O que se pede:
1 > Na entrevista sobre o filme “Légua”, onde foi encontrada a Fátima Soares para o papel de Emília?
2 > Prossiga a entrevista sobre o filme “Légua” a partir da última resposta apresentada.

Excerto:
********
Foi uma coisa relativamente natural. Já no “Djon África” pegámos numa personagem real e trabalhámos com atores não profissionais, querendo pôr ali uma certa dose de ficção. Neste filme andávamos à procura de uma desculpa para passar algum tempo ali e fomos passando para as personagens coisas que nós queremos dizer, que sentimos ou experienciámos. Formalmente, mesmo quando trabalhávamos no documentário os filmes já tinham essa tendência para estarem numa linguagem menos de documentário e mais de ficção. Nesse sentido foi uma transição pacífica.
Podemos também dizer que, no seu dispositivo, há ainda algum de documental nestas vossas ficções.
Há. O “Djon África” já tinha um guião escrito, com cenas que tinham todas a sua intenção. Para efeitos de concurso tinha até diálogos, apesar de para nós serem mais indicativos. O “Légua” tem um guião, um trabalho de mais de três anos, com a Sara Morais e o José Filipe Costa e depois com a participação de uma guionista brasileira. Interessava-nos perceber se o filme saia do particular e ia para o universal.
O “Légua” é o retrato de três gerações de mulheres. Na escrita do argumento, houve equidade de género na abordagem dessas personagens?
Houve. Por coincidência foram duas mulheres e dois homens a escrever o guião, com a colaboração depois de uma guionista brasileira. Para mim havia esta ligação à casa, mas a Filipa também está há muitos anos comigo e conhece bem o território, a casa, a família. Gostamos os dois de estar aqui. E a Filipa queria muito contar uma história de três gerações de mulheres e de mulheres apoderadas, com capacidade de escolha.
No filme, colocam atrizes profissionais ao lado de amadoras e o “casamento” resulta. Como é que trabalharam esse aspeto do filme?
Andávamos às voltas com essa ideia. Fizemos castings de pessoas na região, porque gostávamos muito de manter o sotaque. Para a Emília encontrámos a Fátima Soares na universidade da terceira idade a estudar teatro. Para a personagem da Ana, que tem de fazer tudo e mais alguma coisa, tinha de ser uma atriz profissional. Gostámos imenso da Carla Maciel, que tinha também a experiência pessoal de ter cuidado da mãe.
A Fátima Soares carrega grande parte do filme às costas. Como é que a acompanharam ao longo da rodagem?
Foi uma descoberta . Ela foi de uma generosidade avassaladora. É inesquecível para nós o que se passou com ela. Houve uma outra coincidência, a Fátima tinha perdido uma irmã mais nova, que por acaso se chamava Emília. A Fátima disse-nos que ia fazer uma homenagem à irmã. Tivemos também um preparador de elenco, que foi fundamental, e fizemos uma residência na casa, com as duas, a Fátima e a Carla. Vimos a relação entre as duas nascer, foi extraordinário.
********
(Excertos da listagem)

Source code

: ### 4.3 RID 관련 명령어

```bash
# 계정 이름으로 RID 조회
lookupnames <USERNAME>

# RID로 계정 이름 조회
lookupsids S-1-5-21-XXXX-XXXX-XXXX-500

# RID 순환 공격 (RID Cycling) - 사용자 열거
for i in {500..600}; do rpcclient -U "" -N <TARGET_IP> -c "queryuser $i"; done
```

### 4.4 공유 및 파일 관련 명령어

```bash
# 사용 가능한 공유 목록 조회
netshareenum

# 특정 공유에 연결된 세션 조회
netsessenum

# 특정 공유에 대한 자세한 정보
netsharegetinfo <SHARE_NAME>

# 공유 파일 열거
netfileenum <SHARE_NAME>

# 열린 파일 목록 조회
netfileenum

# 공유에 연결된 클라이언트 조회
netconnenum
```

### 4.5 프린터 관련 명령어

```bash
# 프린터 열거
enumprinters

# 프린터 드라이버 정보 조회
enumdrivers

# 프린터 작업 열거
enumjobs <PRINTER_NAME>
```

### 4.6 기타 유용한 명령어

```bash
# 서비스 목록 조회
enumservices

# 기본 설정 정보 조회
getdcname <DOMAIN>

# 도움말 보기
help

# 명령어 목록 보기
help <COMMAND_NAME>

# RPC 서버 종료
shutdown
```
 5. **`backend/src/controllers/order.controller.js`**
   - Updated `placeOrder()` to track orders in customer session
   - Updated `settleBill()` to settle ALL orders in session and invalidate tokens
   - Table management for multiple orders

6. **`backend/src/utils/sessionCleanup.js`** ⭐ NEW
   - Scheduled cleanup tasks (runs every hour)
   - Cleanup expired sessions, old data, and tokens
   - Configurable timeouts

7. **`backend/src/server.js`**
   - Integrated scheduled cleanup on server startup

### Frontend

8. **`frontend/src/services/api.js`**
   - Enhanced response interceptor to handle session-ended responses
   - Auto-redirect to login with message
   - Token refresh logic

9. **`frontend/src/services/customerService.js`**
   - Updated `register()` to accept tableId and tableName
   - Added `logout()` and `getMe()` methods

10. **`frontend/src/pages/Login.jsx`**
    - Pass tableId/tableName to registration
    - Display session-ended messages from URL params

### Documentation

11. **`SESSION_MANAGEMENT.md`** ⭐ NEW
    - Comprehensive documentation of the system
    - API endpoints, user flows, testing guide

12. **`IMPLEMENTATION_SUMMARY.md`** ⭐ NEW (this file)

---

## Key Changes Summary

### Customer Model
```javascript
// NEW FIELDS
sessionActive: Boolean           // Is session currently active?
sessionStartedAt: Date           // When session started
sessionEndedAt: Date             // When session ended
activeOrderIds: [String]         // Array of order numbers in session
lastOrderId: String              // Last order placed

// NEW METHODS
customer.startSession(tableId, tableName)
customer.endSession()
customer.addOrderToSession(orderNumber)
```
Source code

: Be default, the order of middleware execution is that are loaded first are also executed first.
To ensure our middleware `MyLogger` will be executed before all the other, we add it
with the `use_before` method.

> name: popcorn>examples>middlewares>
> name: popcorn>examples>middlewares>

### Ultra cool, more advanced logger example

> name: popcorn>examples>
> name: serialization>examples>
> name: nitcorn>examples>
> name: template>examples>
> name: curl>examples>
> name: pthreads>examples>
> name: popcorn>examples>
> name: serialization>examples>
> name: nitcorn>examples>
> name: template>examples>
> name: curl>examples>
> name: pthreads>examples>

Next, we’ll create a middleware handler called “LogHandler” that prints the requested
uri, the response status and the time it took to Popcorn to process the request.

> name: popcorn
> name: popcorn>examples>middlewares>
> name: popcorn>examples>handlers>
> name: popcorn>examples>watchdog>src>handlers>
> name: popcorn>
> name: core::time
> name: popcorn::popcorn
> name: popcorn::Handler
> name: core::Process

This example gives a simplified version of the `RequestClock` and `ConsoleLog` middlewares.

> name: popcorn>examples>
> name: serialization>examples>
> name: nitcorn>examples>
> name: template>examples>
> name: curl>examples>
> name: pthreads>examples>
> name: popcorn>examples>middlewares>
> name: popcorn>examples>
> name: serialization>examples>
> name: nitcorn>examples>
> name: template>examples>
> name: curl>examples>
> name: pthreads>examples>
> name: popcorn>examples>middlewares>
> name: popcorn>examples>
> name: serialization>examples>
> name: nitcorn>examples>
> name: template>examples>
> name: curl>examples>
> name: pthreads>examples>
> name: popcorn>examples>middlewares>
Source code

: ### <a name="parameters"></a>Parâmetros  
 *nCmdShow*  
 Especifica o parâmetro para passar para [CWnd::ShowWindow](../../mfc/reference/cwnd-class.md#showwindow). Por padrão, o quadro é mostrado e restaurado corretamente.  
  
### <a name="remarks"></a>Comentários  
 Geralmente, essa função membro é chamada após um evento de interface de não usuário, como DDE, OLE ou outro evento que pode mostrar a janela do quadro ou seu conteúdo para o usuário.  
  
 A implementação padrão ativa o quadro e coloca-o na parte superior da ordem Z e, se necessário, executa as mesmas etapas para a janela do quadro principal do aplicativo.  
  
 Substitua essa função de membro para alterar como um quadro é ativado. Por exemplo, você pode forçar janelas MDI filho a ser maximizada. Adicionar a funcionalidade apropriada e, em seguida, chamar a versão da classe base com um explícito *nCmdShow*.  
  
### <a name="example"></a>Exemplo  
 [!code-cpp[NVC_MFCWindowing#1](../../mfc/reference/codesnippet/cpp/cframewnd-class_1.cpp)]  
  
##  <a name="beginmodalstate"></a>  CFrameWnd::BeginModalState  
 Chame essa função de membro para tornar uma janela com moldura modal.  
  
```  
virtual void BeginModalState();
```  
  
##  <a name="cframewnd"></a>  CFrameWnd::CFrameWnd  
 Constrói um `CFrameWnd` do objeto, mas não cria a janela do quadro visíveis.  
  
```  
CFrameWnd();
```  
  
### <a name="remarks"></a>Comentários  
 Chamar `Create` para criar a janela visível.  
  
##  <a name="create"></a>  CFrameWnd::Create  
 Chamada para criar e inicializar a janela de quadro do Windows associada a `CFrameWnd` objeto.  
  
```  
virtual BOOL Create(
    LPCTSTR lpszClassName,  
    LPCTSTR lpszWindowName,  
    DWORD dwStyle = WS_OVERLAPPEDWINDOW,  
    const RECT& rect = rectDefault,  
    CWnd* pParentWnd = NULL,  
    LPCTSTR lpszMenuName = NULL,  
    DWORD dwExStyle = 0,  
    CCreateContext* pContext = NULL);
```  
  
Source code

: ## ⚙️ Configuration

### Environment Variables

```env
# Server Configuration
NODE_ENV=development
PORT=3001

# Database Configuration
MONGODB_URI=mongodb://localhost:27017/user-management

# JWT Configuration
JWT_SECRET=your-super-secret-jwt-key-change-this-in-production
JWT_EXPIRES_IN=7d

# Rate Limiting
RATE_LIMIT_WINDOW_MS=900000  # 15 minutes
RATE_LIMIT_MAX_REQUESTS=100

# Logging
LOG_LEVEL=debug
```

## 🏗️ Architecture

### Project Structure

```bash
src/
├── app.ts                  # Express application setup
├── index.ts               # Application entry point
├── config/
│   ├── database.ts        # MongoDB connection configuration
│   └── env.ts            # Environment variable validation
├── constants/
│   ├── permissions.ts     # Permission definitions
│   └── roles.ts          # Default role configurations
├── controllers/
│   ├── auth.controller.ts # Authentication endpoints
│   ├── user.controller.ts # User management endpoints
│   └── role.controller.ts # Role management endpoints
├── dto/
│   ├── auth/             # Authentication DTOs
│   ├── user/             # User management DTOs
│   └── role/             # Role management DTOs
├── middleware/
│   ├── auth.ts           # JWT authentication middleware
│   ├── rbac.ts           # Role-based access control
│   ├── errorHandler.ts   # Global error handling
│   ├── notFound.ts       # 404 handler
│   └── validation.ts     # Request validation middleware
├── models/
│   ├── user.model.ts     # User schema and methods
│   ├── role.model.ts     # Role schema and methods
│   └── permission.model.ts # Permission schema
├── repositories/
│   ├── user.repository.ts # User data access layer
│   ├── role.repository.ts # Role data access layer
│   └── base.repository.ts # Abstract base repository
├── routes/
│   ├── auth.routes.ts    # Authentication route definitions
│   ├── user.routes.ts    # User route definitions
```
********
As suas respostas:
1 > Na universidade da terceira idade, onde estudava teatro.

2 >
O “Légua” é um filme sobre um Portugal que se perde e se deseja preservar?
Não, mas é um filme sobre um Portugal que se transforma. Não trabalhamos tanto a ideia de perda, mas mais a ideia de ciclo. As coisas seguem uma estrutura qualquer de vida, morte e renovação. Trabalhámos muito a ideia das estações do ano, acompanhámos as transformações da natureza, as próprias transformações do corpo humano através destas três gerações. As casas vão-se vendendo mas também vão sendo compradas e recuperadas.
Como é que viveram a seleção para a Quinzena de Cannes?
Foi uma enorme surpresa e uma grande alegria. Para um filme português desta dimensão não havia sítio melhor para começar. Levámos a equipa toda e a equipa fixa do escritório que trabalha todos os dias em Lisboa, que fez o “Légua” e faz os outros. Fizemos uma festa muito grande, foi muito bonito.
Como é que foram as reações em Cannes?
Foram muito boas. Sentimos logo no momento da seleção que o filme estava a ser bem defendido. Não foi uma escolha imediata mas, como eu costumo dizer, esteve no ringue, deu luta durante imenso tempo e no fim lá ganhou os rounds todos. Sentimo-nos muito acarinhados, o filme foi muito bem recebido pela crítica, tivemos ótimas críticas no "Le Monde" e no "Libération". Espero que agora também corra bem em Portugal e que as pessoas vão à sala ver o filme, que trata de um assunto universal. Todos chegamos a uma altura em que temos de enfrentar a nossa própria morte.